Input data Start Marker
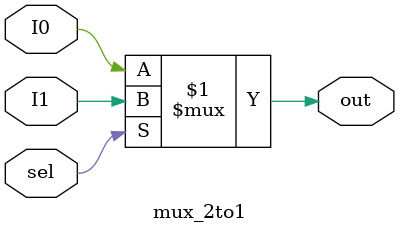
<source format=v>
`timescale 1ns / 1ps


module mux_2to1( input I0, input I1, input sel, output out);
assign out = sel ? I1 : I0;
endmodule

</source>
Input data End Marker
Directions: Output only the lines from the line that contains "module mux_2to1( input" through the end of the entries, both included, exactly as they appear.

Output for this exercise:
module mux_2to1( input I0, input I1, input sel, output out);
assign out = sel ? I1 : I0;
endmodule

</source>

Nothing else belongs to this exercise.